Personal information
- Born: 13 August 1953 (age 73) Tasmania
- Original team: Penguin (NWFU)
- Height: 189 cm (6 ft 2 in)
- Weight: 96 kg (212 lb)
- Positions: Full forward, half back

Playing career^{1}
- Years: Club / Games (Goals)
- 1971–1974: Geelong / 059 00(26)
- 1975–1986: Port Adelaide / 230 0(993)
- Total:  / 289 (1019)

Representative team honours
- Years: Team / Games (Goals)
- 1979–1983: South Australia / 10 (41)
- ^{1} Playing statistics correct to the end of 1986.

Career highlights
- Club Port Adelaide's greatest team (full-forward); 4× Port Adelaide Premiership Player (1977, 1979, 1980, 1981); 2nd SANFL all-time goalkicker (993); 1st All-Time goals kicked for Port Adelaide (993); 6× SANFL leading goal-kicker (1977, 1978, 1980, 1981, 1982, 1984); 10× Port Adelaide leading goal-kicker (1975, 1977, 1978, 1979, 1980, 1981, 1982, 1983, 1984, 1985); Representative 10 games for South Australia; Honours South Australian Football Hall of Fame (2002); Tasmanian Football Hall of Fame (2008); SANFL life member (1984); Port Adelaide life member (1984);

= Tim Evans (footballer) =

Australian rules footballer (born 1953)

Tim Evans (born 13 August 1953) is a former Australian rules football player who played for Port Adelaide in the South Australian National Football League (SANFL) and in the Victorian Football League (VFL).

== Early life ==
Originally from Tasmania, Evans played for Penguin Football Club in the North West Football Union.

== Geelong (1971–1974) ==
Evans was recruited by Geelong in 1971, where he spent four seasons at half back.

== Port Adelaide (1975–1986) ==
In 1975, he joined Port Adelaide and went on to play 230 games for the club. He won the club's goalkicking with 64 that year.

After a season used in defence, he was moved to full forward in 1977 by coach John Cahill and was an immediate success, leading the league with 88 goals, including seven in Port Adelaide's Grand Final win over Glenelg. He repeated the performance in 1978, kicking 90 for the season.

Evans first kicked over 100 goals in 1980 when he kicked a then-SANFL record 146 goals, and won the league's inaugural Ken Farmer Medal in 1981 kicking 98 for the season.

Evans retired at the end of the 1986 season. He had kicked 993 goals, the second highest total in SANFL history behind North Adelaide's Ken Farmer (who kicked 1417 between 1929 and 1941), and 1019 in his career.

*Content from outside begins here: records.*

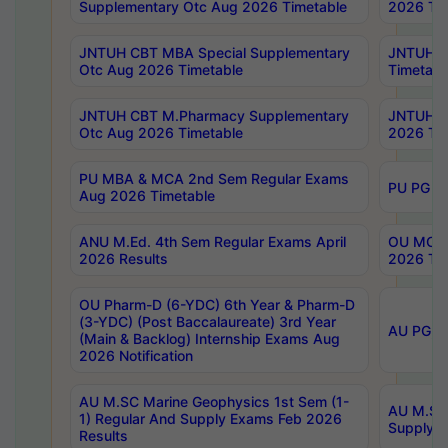
Supplementary Otc Aug 2026 Timetable
2026 Tim
JNTUH CBT MBA Special Supplementary
JNTUH C
Otc Aug 2026 Timetable
Timetabl
JNTUH CBT M.Pharmacy Supplementary
JNTUH C
Otc Aug 2026 Timetable
2026 Tim
PU MBA & MCA 2nd Sem Regular Exams
PU PG 2
Aug 2026 Timetable
ANU M.Ed. 4th Sem Regular Exams April
OU MCA 
2026 Results
2026 Tim
OU Pharm-D (6-YDC) 6th Year & Pharm-D
(3-YDC) (Post Baccalaureate) 3rd Year
AU PG, U
(Main & Backlog) Internship Exams Aug
2026 Notification
AU M.SC Marine Geophysics 1st Sem (1-
AU M.SC 
1) Regular And Supply Exams Feb 2026
Supply E
Results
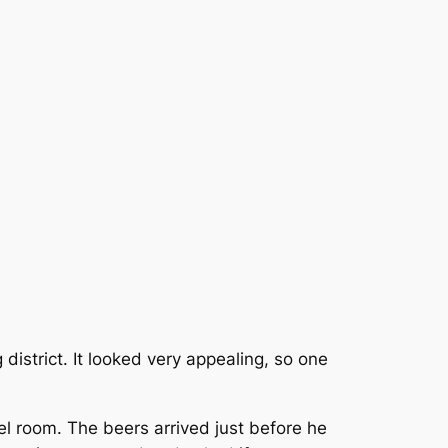
g district. It looked very appealing, so one
el room. The beers arrived just before he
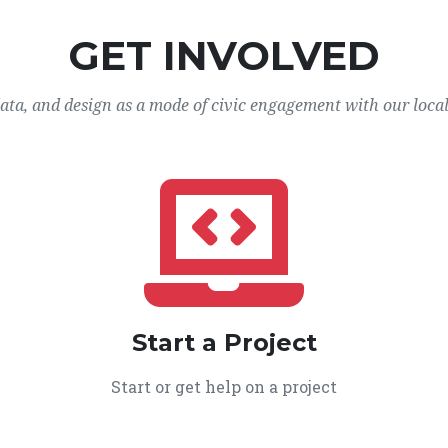
GET INVOLVED
data, and design as a mode of civic engagement with our loca
Start a Project
Start or get help on a project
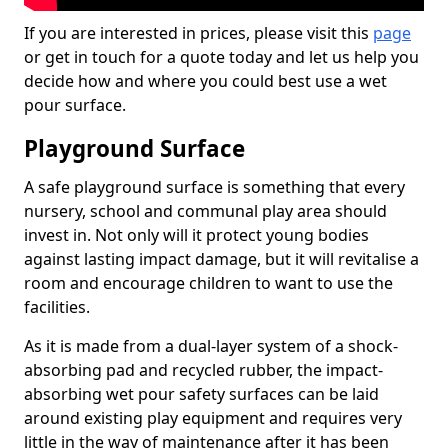
If you are interested in prices, please visit this
page
or get in touch for a quote today and let us help you
decide how and where you could best use a wet
pour surface.
Playground Surface
A safe playground surface is something that every
nursery, school and communal play area should
invest in. Not only will it protect young bodies
against lasting impact damage, but it will revitalise a
room and encourage children to want to use the
facilities.
As it is made from a dual-layer system of a shock-
absorbing pad and recycled rubber, the impact-
absorbing wet pour safety surfaces can be laid
around existing play equipment and requires very
little in the way of maintenance after it has been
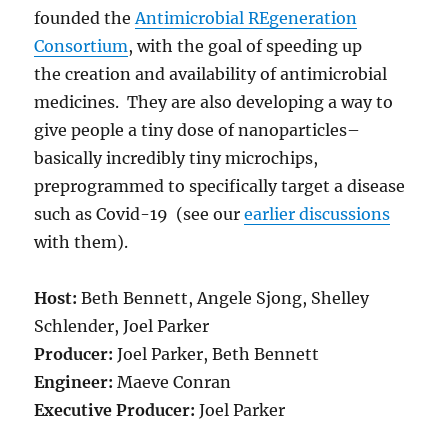
founded the
Antimicrobial REgeneration
Consortium
, with the goal of speeding up
the creation and availability of antimicrobial
medicines. They are also developing a way to
give people a tiny dose of nanoparticles–
basically incredibly tiny microchips,
preprogrammed to specifically target a disease
such as Covid-19 (see our
earlier discussions
with them).
Host:
Beth Bennett, Angele Sjong, Shelley
Schlender, Joel Parker
Producer:
Joel Parker, Beth Bennett
Engineer:
Maeve Conran
Executive Producer:
Joel Parker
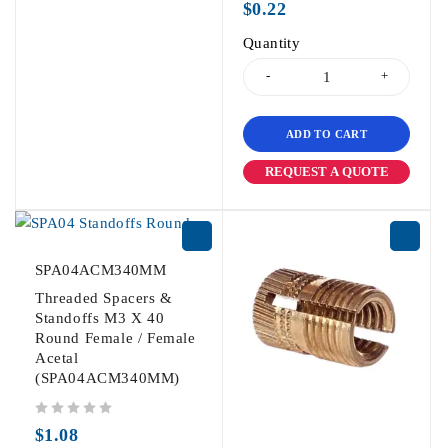
$
0.22
Quantity
ADD TO CART
REQUEST A QUOTE
SPA04ACM340MM
Threaded Spacers &
Standoffs M3 X 40
Round Female / Female
Acetal
(SPA04ACM340MM)
out of 5
$
1.08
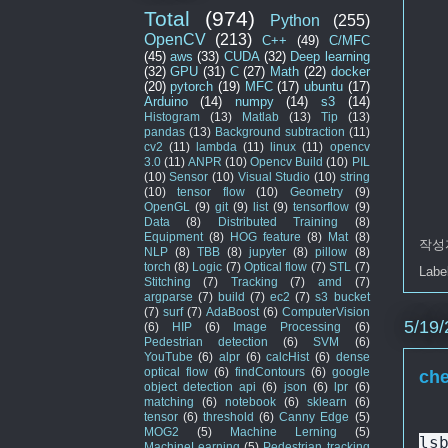
Total
(974)
Python
(255)
OpenCV
(213)
C++
(49)
C/MFC
(45)
aws
(33)
CUDA
(32)
Deep learning
(32)
GPU
(31)
C
(27)
Math
(22)
docker
(20)
pytorch
(19)
MFC
(17)
ubuntu
(17)
Arduino
(14)
numpy
(14)
s3
(14)
Histogram
(13)
Matlab
(13)
Tip
(13)
pandas
(13)
Background subtraction
(11)
cv2
(11)
lambda
(11)
linux
(11)
opencv
3.0
(11)
ANPR
(10)
Opencv Build
(10)
PIL
(10)
Sensor
(10)
Visual Studio
(10)
string
(10)
tensor flow
(10)
Geometry
(9)
OpenGL
(9)
git
(9)
list
(9)
tensorflow
(9)
Data
(8)
Distributed Training
(8)
Equipment
(8)
HOG feature
(8)
Mat
(8)
작성
NLP
(8)
TBB
(8)
jupyter
(8)
pillow
(8)
torch
(8)
Logic
(7)
Optical flow
(7)
STL
(7)
Labe
Stitching
(7)
Tracking
(7)
amd
(7)
argparse
(7)
build
(7)
ec2
(7)
s3 bucket
(7)
surf
(7)
AdaBoost
(6)
ComputerVision
5/19/
(6)
HIP
(6)
Image Processing
(6)
Pedestrian detection
(6)
SVM
(6)
YouTube
(6)
alpr
(6)
calcHist
(6)
dense
optical flow
(6)
findContours
(6)
google
che
object detection api
(6)
json
(6)
lpr
(6)
matching
(6)
notebook
(6)
sklearn
(6)
tensor
(6)
threshold
(6)
Canny Edge
(5)
MOG2
(5)
Machine Lerning
(5)
ls
MachineLearning
(5)
Pedestrian tracking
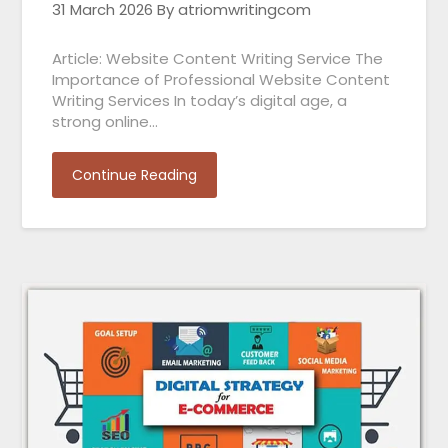
31 March 2026
By atriomwritingcom
Article: Website Content Writing Service The
Importance of Professional Website Content
Writing Services In today’s digital age, a
strong online…
Continue Reading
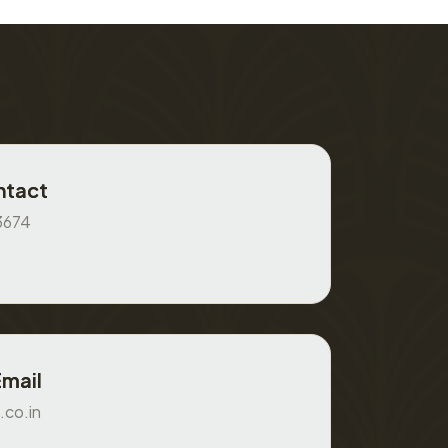
ntact
3674
Email
.co.in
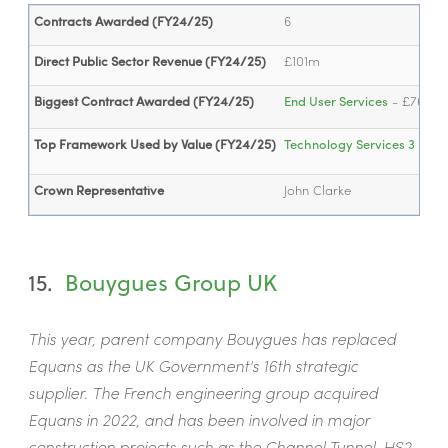
Contracts Awarded (FY24/25)
6
Direct Public Sector Revenue (FY24/25)
£101m
Biggest Contract Awarded (FY24/25)
End User Services
- £76.3m
Top Framework Used by Value (FY24/25)
Technology Services 3
- £7
Crown Representative
John Clarke
15.
Bouygues Group UK
This year, parent company Bouygues has replaced
Equans as the UK Government's 16th strategic
supplier. The French engineering group acquired
Equans in 2022, and has been involved in major
construction projects such as the Channel Tunnel, HS2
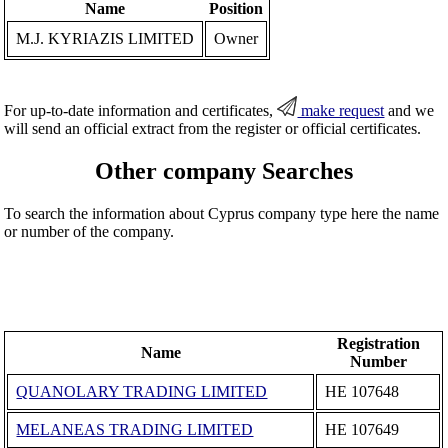
Name
Position
M.J. KYRIAZIS LIMITED
Owner
For up-to-date information and certificates,
make request
and we
will send an official extract from the register or official certificates.
Other company Searches
To search the information about Cyprus company type here the name
or number of the company.
Registration
Name
Number
QUANOLARY TRADING LIMITED
ΗΕ 107648
MELANEAS TRADING LIMITED
ΗΕ 107649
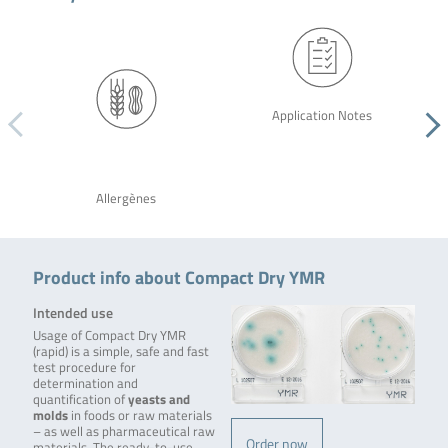
Application Notes
Allergènes
Product info about Compact Dry YMR
Intended use
Usage of Compact Dry YMR
(rapid) is a simple, safe and fast
test procedure for
determination and
quantification of
yeasts and
molds
in foods or raw materials
– as well as pharmaceutical raw
Order now
materials. The ready-to-use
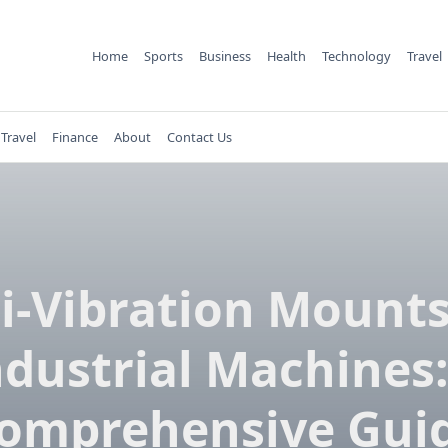
Home
Sports
Business
Health
Technology
Travel
Travel
Finance
About
Contact Us
i-Vibration Mounts
ndustrial Machines:
omprehensive Gui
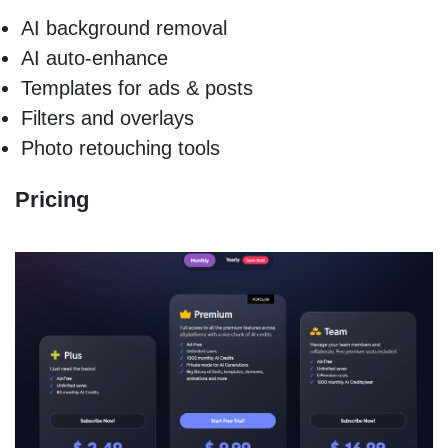
AI background removal
AI auto-enhance
Templates for ads & posts
Filters and overlays
Photo retouching tools
Pricing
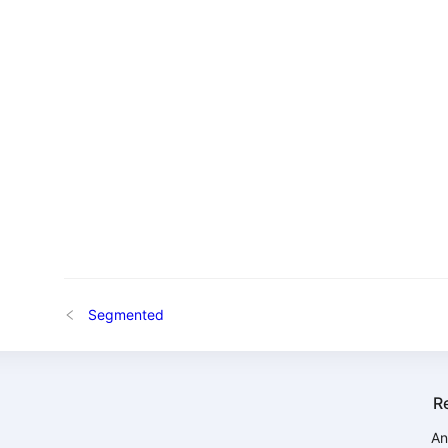
Segmented
R
An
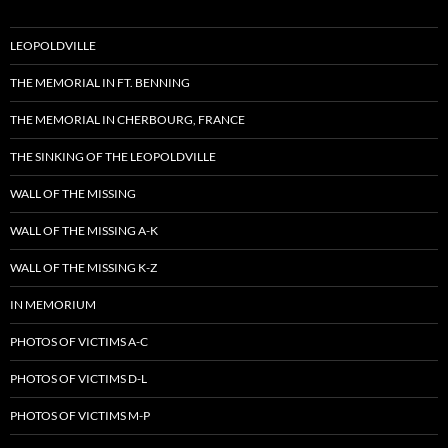
LEOPOLDVILLE
THE MEMORIAL IN FT. BENNING
THE MEMORIAL IN CHERBOURG, FRANCE
THE SINKING OF THE LEOPOLDVILLE
WALL OF THE MISSING
WALL OF THE MISSING A-K
WALL OF THE MISSING K-Z
IN MEMORIUM
PHOTOS OF VICTIMS A-C
PHOTOS OF VICTIMS D-L
PHOTOS OF VICTIMS M-P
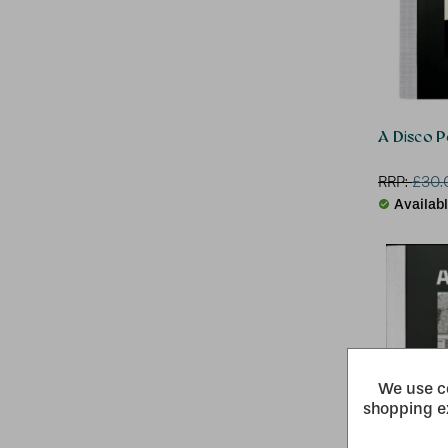
A Disco 
RRP:
£
30.
Availab
We use co
shopping e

Evans also kicked 51 goals in 18 in pre-season/night series matches, and kicked 41 goals in 10 matches in interstate football matches for South Australia, for a total of 317 career senior matches and 1111 career senior goals.

He played in Port Adelaide's 1977 and 1979–81 premiership teams as well as playing full back in the losing 1976 Grand Final to Sturt in front of the SANFL record crowd of 66,897 at Football Park, and also in the losing 1984 Grand Final.

Evans topped the SANFL's goalkicking six times, and was Port's leading goalkicker ten times.

== Honours ==
He was an inaugural inductee into the South Australian Football Hall of Fame in 2002 and was inducted into the Tasmanian Football Hall of Fame in 2008.
 Tim Evans is also a Port Adelaide Life Member, an SANFL player Life Member (for having played 200 games) and was selected at full forward in Port Adelaide's Greatest Team of players from 1870 to 2000.

In 2026, Tim Evans was inducted into the Australian Football Hall of Fame.